The ballots, when tallied, proved a landslide for the GI Non-Partisan League. George Woods, Speaker of the state House of Representatives and secretary of the McMinn County election commissioners, was marched into the County Courthouse under the guard of ex-GIs; Woods had fled after the gun battle. League member Knox Henry received 2,175 votes against 1,270 for Sheriff Cantrell. The League also won the other races: Frank Carmichael won as trustee 2,194 to 1,270; George Painter won the county clerk race 2,175 to 1,198; the circuit court clerk broke 2,165 to 1,197 for Charles Picket.

White was made a sheriff's deputy. "They put me in as a deputy. Because, one of the reasons they put me in as deputies was to scare them GIs. (Laughs) They wanted me to control the GIs. Which they did—they fired into them people's houses and everything else. And that was my job to get out there and keep the GIs straight. And I did. I had sixteen fights in one weekend. Fighting GIs, keeping them from shooting them people's houses and beating up people. My fists got so sore I couldn't stick them in my pocket ... If you fight them with your fists, they had respect for you. But you didn't use blackjacks or guns on them. If you did they'd gang up on you and kill you."

In early September, the fall of the county's political machine was followed by the resignation of Athens' Mayor, Paul Walker, and the town's four alderpersons; the resignations came after a nighttime shotgun blast through the front of Alderman Hugh Riggs' home, and were met with popular approval. The McMinn County Veterans of Foreign Wars and American Legion posts had called for Mayor Walker to resign immediately after the gunfight.

The "Battle of Athens" was followed by veteran movements in other Tennessee counties to promote a statewide coalition against corrupt political machines in the upcoming November elections. Governor McCord countered an attempt to form a "Non-Partisan GI Political League" by directing the Young Democrats Clubs of Tennessee to recruit ex-GIs. The "Crump Organization", based in Shelby County, also worked against the nascent GI organization. A convention was held in Alamo, Tennessee, with the intention of establishing a new national party; the convention was discouraged by General Evans Carlson, USMC, who argued that the GIs should work through the existing political parties.

The new GI government of Athens quickly encountered challenges, including the re-emergence of old party loyalties. On January 4, 1947, four of the five leaders of the GI Non-Partisan League declared in an open letter: "We abolished one machine only to replace it with another and more powerful one in the making." The GI government in Athens eventually collapsed, the movement quickly faded, and politics in the state returned to normal.
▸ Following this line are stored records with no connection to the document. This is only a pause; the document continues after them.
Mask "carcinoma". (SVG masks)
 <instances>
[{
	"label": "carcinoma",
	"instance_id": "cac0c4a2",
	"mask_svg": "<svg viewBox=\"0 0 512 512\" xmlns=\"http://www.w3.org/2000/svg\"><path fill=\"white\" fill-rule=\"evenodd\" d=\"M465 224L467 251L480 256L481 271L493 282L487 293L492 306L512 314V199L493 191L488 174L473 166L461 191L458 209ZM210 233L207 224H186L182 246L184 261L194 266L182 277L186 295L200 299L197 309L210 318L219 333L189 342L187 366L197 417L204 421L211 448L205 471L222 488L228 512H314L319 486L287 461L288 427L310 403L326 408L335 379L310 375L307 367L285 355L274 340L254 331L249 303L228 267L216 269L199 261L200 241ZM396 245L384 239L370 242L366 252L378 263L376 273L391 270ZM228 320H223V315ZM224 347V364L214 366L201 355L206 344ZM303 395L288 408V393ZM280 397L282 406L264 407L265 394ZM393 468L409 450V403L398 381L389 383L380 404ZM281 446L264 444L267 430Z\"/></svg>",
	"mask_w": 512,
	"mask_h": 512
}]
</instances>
The Non-Partisan GI Political League replied to enquiries by veterans elsewhere in the United States with the advice that political violence was not the appropriate method of resolving political differences.

==Legacy==
Joseph C. Goulden in The Best Years 1945–1950 discussed the Battle of Athens, how it sparked ex-GI political movements in three other Tennessee counties, as well as other boss-ruled Southern states, led to a convention with representatives from several Southern states, and how it raised fears that veterans would resort to further violence. The battle came when there was concern that returning GIs would be dangerously violent. Those concerns were addressed in an opinion piece by Warden Lawes, the author of Twenty Thousand Years at Sing Sing, in a New York Times opinion piece.
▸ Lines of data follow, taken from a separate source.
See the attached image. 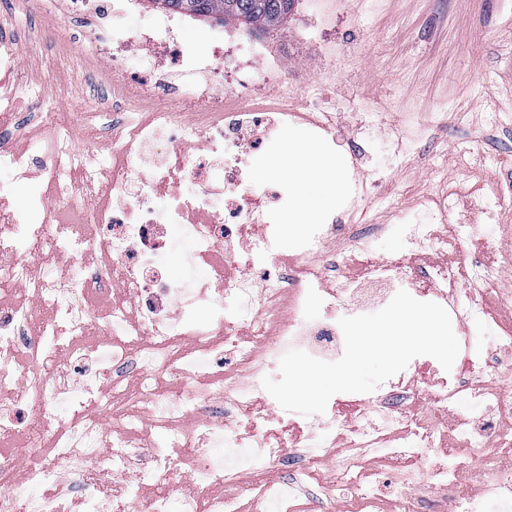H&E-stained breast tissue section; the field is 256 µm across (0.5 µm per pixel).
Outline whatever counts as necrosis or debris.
<instances>
[{
  "label": "necrosis or debris",
  "instance_id": "obj_1",
  "mask_svg": "<svg viewBox=\"0 0 512 512\" xmlns=\"http://www.w3.org/2000/svg\"><path fill=\"white\" fill-rule=\"evenodd\" d=\"M58 6L94 21L102 71L88 79L107 109L87 124L103 130L112 151L106 161L93 146L76 148L65 112L40 113L37 138L17 145L8 129L19 119L18 101L0 94V170L32 190L23 216L0 193V278L18 286L0 292V512H65L21 497L23 487L55 485L65 474L79 512H170L164 483L174 470L185 476L180 512H292L306 489L319 499L346 493L355 512H380L391 466L401 469L392 512H485L491 502L512 512V466L501 463L512 459V423H501L512 420V392L490 380L512 372V325L498 338L500 359L463 336L459 368L435 390L425 388L434 360L413 359L362 397L365 419L350 416L341 400L323 416L256 411L273 404L261 380L287 350L342 355L338 323L301 319L311 301L349 306L403 289L461 325L481 321L487 300L501 297L512 244L499 235L472 250L459 209L469 202L494 212L512 185L451 187L422 202L402 225L405 243L441 259L420 266L373 257L372 240L386 227L360 220L367 184L356 167L344 204L356 223L317 225L288 252L272 253L268 240L281 233L275 198L251 194L244 153L277 125L308 126L324 143L331 134L320 113L289 108L287 62L266 67L255 85L238 77L255 57L221 45L197 56L168 19L146 33L119 30L116 0ZM140 55L154 66L136 74L129 62ZM181 70L198 83L166 96L160 83ZM133 98L150 105L135 118L127 111ZM189 181L198 186L191 196L182 192ZM217 184L226 195L219 210L211 203ZM65 211L78 213L79 223H59L58 247L42 251L45 219ZM167 225L187 244L198 271L191 283L172 279L159 261ZM65 260L89 270L77 279L48 274ZM423 398L421 420L415 410ZM62 405L74 417L56 428ZM34 419L44 452L22 471L16 448ZM339 442L342 457L327 464ZM213 446L228 456L208 455ZM416 467L424 471L419 483ZM464 479L471 491L445 509L444 495Z\"/></svg>",
  "mask_w": 512,
  "mask_h": 512
}]
</instances>
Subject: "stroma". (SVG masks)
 <instances>
[{
    "mask_svg": "<svg viewBox=\"0 0 512 512\" xmlns=\"http://www.w3.org/2000/svg\"><path fill=\"white\" fill-rule=\"evenodd\" d=\"M173 20L199 55L211 54L218 40L233 38L248 43L264 60L295 61L292 76L300 81L313 76L314 65H332V75L320 83L318 101L336 116L334 144L323 146L306 127L294 125L271 131L262 150L248 159L254 187L278 191L284 198V242L311 225L331 222L343 210L338 197L291 226L299 195L316 192L319 181L289 174L286 149L314 150L339 187H346L348 144L362 122L377 129L375 140L364 149L363 170L370 176L388 173L370 189L371 223H394L383 204L386 197L404 196L410 212L418 198L437 194L440 180L476 186L478 174L446 164L453 146L461 142L477 145L495 159L493 177L512 178V97L492 111L485 103L489 85L512 89V0H297L285 25L272 34L181 14ZM83 26L74 15L62 25L42 24L28 31L21 43L28 61L24 72L45 90L34 97L23 86L15 88L20 111L70 112L79 134L85 131V113L103 107L85 79L86 59L94 47L82 36ZM65 35L71 42L68 56L51 61L49 47ZM373 96L380 104L367 108L365 102ZM397 133L415 136L419 150L395 164L386 140Z\"/></svg>",
    "mask_w": 512,
    "mask_h": 512,
    "instance_id": "stroma-1",
    "label": "stroma"
}]
</instances>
Eleanor Roosevelt expressed a somewhat popular opinion that GIs should be checked for violent tendencies before they were demobilized; White came to see her point. One of the reasons the GI League collapsed was the continuing GI-related violence in McMinn County.

The conflict initially received criticism in the press. Coverage, however, quickly faded, and after Alan J. Gould, an executive with the Associated Press, told the Conference of State Directors of the Veterans Administration that the AP would try to suppress the use of the word "veteran" in conjunction with crime stories, the story of GI violence began to disappear.